[Collected data]

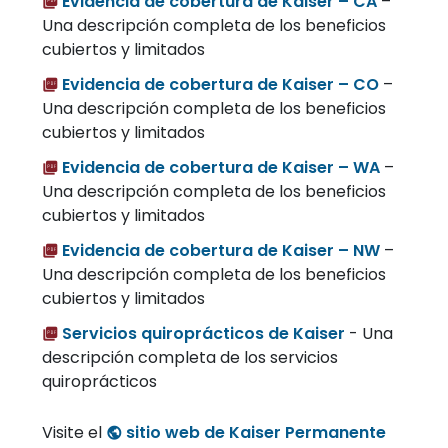
Evidencia de cobertura de Kaiser – CA
–
Una descripción completa de los beneficios
cubiertos y limitados
Evidencia de cobertura de Kaiser – CO
–
Una descripción completa de los beneficios
cubiertos y limitados
Evidencia de cobertura de Kaiser – WA
–
Una descripción completa de los beneficios
cubiertos y limitados
Evidencia de cobertura de Kaiser – NW
–
Una descripción completa de los beneficios
cubiertos y limitados
Servicios quiroprácticos de Kaiser
- Una
descripción completa de los servicios
quiroprácticos
Visite el
sitio web de Kaiser Permanente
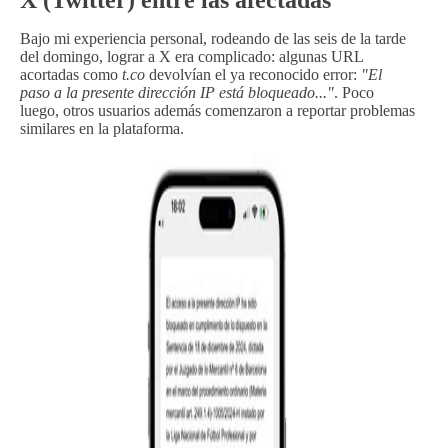
Bajo mi experiencia personal, rodeando de las seis de la tarde
del domingo, lograr a X era complicado: algunas URL
acortadas como
t.co
devolvían el ya reconocido error:
"El
paso a la presente dirección IP está bloqueado..."
. Poco
luego, otros usuarios además comenzaron a reportar problemas
similares en la plataforma.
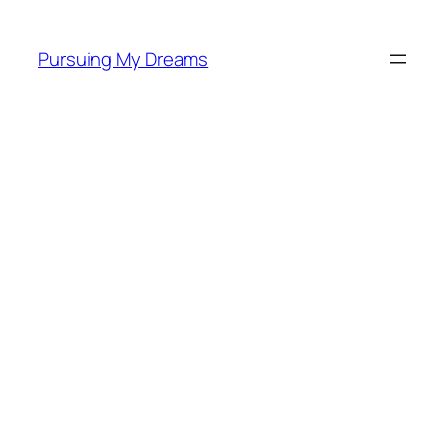
Skip
to
Pursuing My Dreams
content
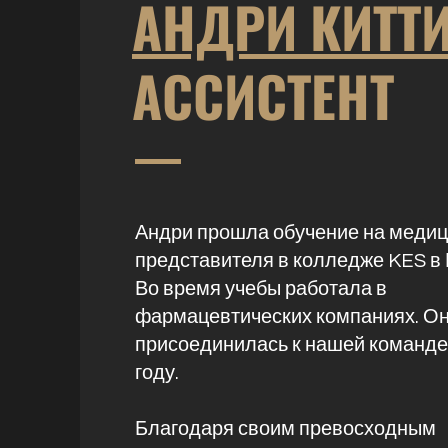
АНДРИ КИТТ
АССИСТЕНТ
Андри прошла обучение на медиц
представителя в колледже KES в 
Во время учебы работала в
фармацевтических компаниях. О
присоединилась к нашей команде
году.
Благодаря своим превосходным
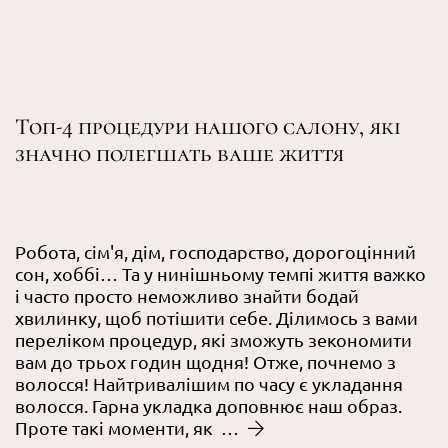
Топ-4 процедури нашого салону, які
значно полегшать ваше життя
Робота, сім'я, дім, господарство, дорогоцінний
сон, хоббі… Та у нинішньому темпі життя важко
і часто просто неможливо знайти бодай
хвилинку, щоб потішити себе. Ділимось з вами
переліком процедур, які зможуть зекономити
вам до трьох годин щодня! Отже, почнемо з
волосся! Найтривалішим по часу є укладання
волосся. Гарна укладка доповнює наш образ.
Проте такі моменти, як …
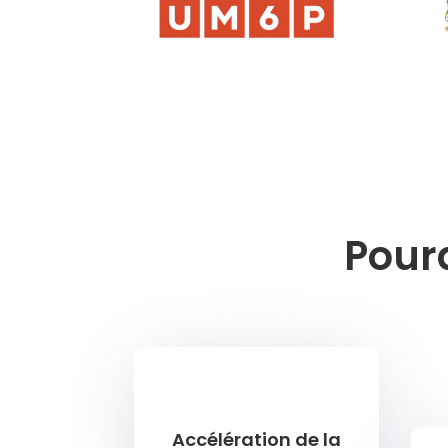
Pour
Accélération de la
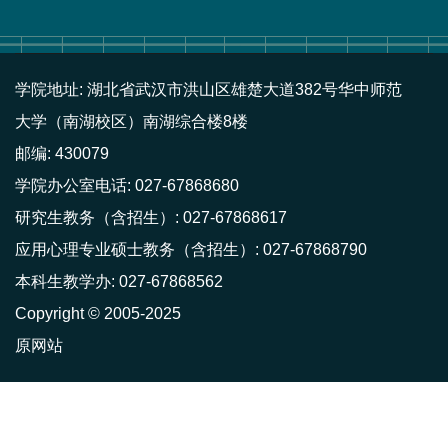
学院地址: 湖北省武汉市洪山区雄楚大道382号华中师范
大学（南湖校区）南湖综合楼8楼
邮编: 430079
学院办公室电话: 027-67868680
研究生教务（含招生）: 027-67868617
应用心理专业硕士教务（含招生）: 027-67868790
本科生教学办: 027-67868562
Copyright © 2005-2025
原网站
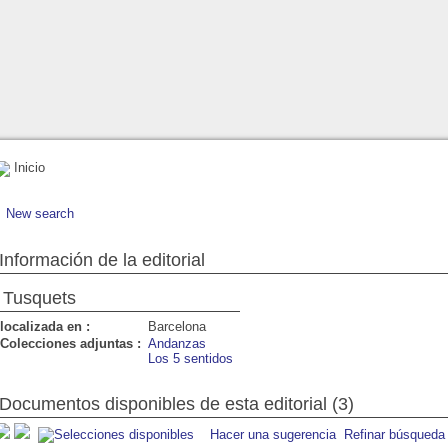
Inicio
New search
Información de la editorial
Tusquets
localizada en :
Barcelona
Colecciones adjuntas :
Andanzas
Los 5 sentidos
Documentos disponibles de esta editorial (3)
Hacer una sugerencia
Refinar búsqueda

▸ YOUR TASK: Show each line of the items above that contains the word "життя".

▸ RESPONSE AREA:
значно полегшать ваше життя
сон, хоббі… Та у нинішньому темпі життя важко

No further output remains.